◆ TASK ◆
Please answer these questions using the essay on the end of life:
(a) What disease did the stepfather die of?
(b) What does the essay say we fear about others' death?
(c) Who is described as driving around in a death van?

◆ PASSAGE TO READ ◆
/---
From the Editorial Archive May 1998
From the Editorial Archive May 1998
At the End of Life
By David Sedgwick, Ph.D.
My stepfather said to me, some time before he died of heart disease, that he was "ready to die," that he felt he had led a full life, and that he did not want to go through further coronary surgery or be resuscitated to do so. He felt it would be difficult for my mother to go along with this but wanted my brother and me to remember it and support it.
I was stunned by this, by his straightforward look at his present and future, and admired his courage. I also felt, I realized later, not only sad at this anticipation of death but sad at this taking leave of us. He was saying goodbye and leaving us.
This is what we fear about others' death: being left alone. What we fear about our own death is being alone (this despite the truth that we will not be conscious of our aloneness). It is the fear of final separation.
In discussions of the "right" to life or death it sometimes gets lost that an expression such as my stepfather's is an expression of the sacredness of life. In early life, we cannot imagine giving it up, but in later life we can know that continued suffering and a life of further pain make life easier to give up. One can be ready to die, or prefer life to death, because one knows how sacred it once was.
It's too bad that such serious and tender issues seem to have been, at least on the public level, ensconced in the image of someone like Jack Kervorkian, this kooky Dr. Doom who drives around in a death van or something. The end of life, and the serious decision to end the sacred trust of one's life, deserve a better forum.
\---
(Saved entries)
/---
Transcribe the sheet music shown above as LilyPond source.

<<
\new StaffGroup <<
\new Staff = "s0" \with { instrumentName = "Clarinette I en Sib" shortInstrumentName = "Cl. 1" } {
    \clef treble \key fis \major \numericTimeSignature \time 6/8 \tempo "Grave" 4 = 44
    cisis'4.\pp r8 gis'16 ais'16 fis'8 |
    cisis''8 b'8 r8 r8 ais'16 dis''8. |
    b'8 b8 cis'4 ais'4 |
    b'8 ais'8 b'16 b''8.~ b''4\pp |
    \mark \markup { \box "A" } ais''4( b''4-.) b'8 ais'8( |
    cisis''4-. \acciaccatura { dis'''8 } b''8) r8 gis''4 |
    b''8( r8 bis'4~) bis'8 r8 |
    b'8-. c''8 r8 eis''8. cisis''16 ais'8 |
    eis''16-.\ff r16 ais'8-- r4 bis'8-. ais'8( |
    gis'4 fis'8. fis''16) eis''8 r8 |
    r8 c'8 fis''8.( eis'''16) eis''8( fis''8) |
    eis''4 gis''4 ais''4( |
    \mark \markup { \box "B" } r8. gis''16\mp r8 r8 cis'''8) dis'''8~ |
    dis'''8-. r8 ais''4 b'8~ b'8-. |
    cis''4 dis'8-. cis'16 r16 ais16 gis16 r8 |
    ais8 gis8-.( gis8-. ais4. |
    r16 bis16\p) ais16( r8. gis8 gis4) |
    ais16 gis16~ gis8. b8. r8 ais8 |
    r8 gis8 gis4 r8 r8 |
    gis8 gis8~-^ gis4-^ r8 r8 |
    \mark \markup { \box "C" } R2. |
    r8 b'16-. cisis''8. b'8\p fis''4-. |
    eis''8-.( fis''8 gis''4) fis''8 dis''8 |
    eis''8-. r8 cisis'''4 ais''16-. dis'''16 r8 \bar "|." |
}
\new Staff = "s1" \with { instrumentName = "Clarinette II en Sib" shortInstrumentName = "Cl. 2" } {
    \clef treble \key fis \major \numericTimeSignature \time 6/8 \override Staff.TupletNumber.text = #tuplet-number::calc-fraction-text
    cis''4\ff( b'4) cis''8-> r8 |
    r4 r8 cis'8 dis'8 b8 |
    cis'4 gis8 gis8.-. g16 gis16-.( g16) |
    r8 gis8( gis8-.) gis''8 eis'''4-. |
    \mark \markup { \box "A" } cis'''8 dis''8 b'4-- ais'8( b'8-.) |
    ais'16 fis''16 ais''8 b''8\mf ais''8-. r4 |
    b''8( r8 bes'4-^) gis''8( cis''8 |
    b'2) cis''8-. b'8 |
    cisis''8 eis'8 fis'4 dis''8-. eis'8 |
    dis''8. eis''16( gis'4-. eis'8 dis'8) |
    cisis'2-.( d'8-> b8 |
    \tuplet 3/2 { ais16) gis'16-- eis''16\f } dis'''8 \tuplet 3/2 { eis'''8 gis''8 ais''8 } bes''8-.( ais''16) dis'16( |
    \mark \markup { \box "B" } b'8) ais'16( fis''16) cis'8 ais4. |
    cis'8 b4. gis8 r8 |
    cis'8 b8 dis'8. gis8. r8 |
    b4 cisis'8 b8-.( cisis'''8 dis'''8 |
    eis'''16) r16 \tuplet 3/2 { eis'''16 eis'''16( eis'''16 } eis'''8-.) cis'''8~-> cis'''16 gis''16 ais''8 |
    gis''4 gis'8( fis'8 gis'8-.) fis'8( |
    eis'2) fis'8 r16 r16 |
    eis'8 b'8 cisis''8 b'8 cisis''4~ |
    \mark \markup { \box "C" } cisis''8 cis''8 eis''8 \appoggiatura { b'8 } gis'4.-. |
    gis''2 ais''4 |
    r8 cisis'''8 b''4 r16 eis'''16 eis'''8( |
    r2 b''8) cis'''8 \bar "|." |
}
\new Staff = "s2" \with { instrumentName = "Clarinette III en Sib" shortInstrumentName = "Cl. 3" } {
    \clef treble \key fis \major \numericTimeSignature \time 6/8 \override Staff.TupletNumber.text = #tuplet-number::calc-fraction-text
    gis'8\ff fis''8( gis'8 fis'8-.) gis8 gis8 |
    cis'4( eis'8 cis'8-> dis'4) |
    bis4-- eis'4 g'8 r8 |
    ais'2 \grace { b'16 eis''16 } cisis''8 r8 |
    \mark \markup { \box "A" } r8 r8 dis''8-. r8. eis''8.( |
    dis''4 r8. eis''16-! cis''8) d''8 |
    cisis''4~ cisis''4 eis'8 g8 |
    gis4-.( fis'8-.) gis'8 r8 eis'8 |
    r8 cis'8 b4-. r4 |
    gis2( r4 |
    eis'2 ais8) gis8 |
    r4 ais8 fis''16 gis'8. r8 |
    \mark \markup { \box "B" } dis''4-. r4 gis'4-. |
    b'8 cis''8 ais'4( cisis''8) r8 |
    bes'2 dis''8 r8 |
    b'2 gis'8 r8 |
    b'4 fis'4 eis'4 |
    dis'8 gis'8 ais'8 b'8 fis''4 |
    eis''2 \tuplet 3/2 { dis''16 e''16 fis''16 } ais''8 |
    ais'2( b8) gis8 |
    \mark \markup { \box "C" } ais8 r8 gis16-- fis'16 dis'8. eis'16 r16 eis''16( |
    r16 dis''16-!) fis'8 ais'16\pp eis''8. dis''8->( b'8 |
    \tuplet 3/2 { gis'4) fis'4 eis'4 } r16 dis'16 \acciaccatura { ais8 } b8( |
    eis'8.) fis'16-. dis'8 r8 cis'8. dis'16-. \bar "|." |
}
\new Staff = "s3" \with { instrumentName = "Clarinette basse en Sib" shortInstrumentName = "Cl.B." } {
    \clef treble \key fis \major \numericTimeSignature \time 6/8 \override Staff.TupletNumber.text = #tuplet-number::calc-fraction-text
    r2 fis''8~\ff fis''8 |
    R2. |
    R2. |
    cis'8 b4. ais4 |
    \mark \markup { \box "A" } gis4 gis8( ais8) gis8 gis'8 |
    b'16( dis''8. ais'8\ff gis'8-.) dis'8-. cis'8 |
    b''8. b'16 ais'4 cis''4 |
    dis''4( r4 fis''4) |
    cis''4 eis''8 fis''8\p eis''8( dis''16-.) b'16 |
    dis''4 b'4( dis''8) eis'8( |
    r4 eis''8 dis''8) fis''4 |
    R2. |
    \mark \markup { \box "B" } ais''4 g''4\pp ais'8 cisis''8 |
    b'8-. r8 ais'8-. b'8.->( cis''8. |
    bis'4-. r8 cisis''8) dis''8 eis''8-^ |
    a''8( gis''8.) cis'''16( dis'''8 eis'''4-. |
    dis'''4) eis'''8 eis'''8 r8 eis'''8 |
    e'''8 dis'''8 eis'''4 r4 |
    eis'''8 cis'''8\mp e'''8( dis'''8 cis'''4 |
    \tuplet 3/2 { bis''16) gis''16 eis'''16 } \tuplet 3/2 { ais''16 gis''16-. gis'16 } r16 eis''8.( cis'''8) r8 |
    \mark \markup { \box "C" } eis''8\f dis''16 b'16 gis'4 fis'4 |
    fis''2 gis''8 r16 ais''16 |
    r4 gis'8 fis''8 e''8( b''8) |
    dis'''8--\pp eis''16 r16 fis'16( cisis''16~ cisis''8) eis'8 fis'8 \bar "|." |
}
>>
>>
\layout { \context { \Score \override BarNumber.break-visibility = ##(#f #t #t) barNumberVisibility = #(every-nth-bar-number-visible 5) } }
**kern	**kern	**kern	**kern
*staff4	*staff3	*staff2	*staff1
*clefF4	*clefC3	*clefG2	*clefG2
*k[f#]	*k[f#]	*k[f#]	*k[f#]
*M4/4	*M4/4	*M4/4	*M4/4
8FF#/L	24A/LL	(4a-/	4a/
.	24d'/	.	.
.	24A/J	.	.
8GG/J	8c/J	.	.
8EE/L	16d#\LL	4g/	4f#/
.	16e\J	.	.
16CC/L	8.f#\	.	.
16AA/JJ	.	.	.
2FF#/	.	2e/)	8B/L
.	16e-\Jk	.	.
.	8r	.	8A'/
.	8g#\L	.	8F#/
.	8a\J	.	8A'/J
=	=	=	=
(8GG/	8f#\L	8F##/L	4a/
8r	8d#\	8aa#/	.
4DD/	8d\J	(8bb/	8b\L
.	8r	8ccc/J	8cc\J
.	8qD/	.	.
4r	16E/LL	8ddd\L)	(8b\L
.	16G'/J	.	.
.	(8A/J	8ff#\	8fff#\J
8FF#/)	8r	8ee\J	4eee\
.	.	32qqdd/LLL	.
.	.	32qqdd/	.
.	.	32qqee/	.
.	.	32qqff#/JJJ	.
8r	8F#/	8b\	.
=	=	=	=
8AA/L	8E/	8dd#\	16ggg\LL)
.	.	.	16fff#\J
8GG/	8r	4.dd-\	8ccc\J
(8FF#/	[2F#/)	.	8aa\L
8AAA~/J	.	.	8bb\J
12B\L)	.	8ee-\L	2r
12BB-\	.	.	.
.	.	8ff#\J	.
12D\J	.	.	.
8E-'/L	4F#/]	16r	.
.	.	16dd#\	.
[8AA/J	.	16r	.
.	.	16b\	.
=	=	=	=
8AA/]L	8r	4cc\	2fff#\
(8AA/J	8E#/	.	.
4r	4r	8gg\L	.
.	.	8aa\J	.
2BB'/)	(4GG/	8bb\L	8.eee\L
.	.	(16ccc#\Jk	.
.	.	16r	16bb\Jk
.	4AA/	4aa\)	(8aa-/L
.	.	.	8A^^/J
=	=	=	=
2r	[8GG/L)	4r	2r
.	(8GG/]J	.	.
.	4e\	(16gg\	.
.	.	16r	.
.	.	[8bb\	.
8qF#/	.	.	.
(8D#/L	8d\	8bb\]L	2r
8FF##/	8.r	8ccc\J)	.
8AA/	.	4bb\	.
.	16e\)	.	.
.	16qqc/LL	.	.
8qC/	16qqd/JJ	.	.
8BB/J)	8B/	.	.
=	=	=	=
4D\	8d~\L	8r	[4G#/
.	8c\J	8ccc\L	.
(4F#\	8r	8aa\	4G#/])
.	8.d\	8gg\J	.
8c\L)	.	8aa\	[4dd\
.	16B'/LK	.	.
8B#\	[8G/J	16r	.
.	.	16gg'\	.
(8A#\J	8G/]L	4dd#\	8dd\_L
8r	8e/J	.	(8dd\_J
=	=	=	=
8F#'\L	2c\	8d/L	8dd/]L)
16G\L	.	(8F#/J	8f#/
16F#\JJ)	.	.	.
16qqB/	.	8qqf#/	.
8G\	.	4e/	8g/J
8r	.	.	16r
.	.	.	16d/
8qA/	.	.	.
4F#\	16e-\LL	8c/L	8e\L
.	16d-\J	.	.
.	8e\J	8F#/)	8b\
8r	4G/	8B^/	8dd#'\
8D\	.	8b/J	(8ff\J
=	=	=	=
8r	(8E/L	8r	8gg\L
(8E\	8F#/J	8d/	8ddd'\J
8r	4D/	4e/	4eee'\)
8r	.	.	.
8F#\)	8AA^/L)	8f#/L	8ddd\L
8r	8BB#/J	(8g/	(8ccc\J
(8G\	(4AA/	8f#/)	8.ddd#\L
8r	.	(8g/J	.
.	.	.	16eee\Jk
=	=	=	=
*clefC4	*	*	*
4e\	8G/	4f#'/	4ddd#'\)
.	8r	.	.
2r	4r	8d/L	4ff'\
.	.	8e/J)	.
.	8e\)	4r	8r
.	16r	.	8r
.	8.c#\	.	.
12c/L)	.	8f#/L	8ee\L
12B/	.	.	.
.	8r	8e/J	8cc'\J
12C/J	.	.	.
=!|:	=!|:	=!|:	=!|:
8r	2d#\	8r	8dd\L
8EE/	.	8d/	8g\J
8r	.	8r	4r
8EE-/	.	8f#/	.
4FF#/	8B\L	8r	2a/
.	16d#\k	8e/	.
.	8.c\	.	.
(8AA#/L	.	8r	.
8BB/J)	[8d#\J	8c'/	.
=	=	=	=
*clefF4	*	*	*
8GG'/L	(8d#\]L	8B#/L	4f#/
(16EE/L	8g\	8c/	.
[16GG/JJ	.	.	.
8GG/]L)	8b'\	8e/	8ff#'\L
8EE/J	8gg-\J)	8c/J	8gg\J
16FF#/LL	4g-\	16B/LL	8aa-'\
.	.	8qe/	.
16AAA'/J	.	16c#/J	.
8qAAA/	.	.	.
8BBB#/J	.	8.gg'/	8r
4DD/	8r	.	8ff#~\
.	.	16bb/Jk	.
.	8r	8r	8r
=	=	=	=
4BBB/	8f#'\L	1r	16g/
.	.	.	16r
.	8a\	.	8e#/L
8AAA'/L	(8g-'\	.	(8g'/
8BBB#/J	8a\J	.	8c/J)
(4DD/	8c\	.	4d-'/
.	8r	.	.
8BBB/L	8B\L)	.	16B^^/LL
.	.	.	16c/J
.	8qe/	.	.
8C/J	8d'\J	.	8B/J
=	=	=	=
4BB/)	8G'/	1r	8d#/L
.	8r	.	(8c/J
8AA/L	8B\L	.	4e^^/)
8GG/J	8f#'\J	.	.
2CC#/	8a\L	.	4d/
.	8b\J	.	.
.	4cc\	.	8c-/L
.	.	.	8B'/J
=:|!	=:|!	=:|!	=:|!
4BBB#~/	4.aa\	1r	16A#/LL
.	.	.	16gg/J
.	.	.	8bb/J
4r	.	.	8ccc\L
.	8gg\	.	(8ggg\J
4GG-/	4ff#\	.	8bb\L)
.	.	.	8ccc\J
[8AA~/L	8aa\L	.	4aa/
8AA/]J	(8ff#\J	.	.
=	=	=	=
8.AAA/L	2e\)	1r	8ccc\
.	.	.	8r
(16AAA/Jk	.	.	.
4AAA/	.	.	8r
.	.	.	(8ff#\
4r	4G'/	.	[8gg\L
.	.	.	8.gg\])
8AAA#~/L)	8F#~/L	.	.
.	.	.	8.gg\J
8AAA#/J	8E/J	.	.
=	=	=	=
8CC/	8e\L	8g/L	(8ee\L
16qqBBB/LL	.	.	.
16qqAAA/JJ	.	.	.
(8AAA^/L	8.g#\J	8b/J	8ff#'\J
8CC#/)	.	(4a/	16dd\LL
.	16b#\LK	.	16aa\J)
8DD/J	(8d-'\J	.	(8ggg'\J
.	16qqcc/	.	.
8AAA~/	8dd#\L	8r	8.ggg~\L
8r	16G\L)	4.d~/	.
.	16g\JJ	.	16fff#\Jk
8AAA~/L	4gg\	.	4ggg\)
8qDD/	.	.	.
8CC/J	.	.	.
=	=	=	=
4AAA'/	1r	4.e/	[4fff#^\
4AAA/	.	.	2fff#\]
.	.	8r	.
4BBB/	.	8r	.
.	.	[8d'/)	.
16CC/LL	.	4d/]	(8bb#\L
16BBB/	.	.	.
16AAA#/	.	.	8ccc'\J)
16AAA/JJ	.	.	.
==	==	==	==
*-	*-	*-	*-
\---
◆ ANSWER TO THE EXERCISE ◆
(a) Heart disease.
(b) Being left alone.
(c) Jack Kervorkian.